*** Opening GIVEN ENTRIES ***
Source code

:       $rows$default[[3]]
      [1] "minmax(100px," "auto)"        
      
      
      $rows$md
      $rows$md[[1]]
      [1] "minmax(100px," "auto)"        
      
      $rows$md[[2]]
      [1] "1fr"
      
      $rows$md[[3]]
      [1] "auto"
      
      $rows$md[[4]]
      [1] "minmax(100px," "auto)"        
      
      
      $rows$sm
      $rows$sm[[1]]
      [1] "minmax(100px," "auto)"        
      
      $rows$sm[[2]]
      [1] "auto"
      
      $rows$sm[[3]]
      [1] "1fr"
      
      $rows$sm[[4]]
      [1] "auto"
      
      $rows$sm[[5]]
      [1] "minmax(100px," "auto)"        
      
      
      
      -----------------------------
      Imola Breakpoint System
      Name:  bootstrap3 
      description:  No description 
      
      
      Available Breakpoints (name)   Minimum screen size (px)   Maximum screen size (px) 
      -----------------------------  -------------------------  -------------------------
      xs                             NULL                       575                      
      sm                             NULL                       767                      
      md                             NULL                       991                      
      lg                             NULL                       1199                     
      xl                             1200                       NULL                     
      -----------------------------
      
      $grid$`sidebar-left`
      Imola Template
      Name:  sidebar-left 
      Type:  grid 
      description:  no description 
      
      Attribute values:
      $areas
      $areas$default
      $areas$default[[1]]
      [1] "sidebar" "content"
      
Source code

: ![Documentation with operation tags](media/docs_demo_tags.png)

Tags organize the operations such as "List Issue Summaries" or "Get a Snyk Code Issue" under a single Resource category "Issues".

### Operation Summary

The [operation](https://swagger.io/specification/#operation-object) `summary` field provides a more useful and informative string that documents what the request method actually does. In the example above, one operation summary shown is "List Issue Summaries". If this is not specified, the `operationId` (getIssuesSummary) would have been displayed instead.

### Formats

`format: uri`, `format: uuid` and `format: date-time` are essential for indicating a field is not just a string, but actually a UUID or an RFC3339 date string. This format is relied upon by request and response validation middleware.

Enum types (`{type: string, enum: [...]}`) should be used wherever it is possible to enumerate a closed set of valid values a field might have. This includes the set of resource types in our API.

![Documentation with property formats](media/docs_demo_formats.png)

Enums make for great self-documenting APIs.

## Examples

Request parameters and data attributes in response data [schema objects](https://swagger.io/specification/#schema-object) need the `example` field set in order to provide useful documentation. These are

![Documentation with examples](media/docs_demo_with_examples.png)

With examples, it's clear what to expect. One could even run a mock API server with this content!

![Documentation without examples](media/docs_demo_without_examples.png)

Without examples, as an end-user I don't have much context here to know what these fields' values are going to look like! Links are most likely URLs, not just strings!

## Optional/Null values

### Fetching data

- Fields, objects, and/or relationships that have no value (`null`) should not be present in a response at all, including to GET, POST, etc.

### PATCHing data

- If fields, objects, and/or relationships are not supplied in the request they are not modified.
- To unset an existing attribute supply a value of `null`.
*** Closing GIVEN ENTRIES ***
■ **TASK DIRECTIONS**
Return the total number of lines in the records that contain "data", without any explanation.

■ **YOUR SOLUTION**
3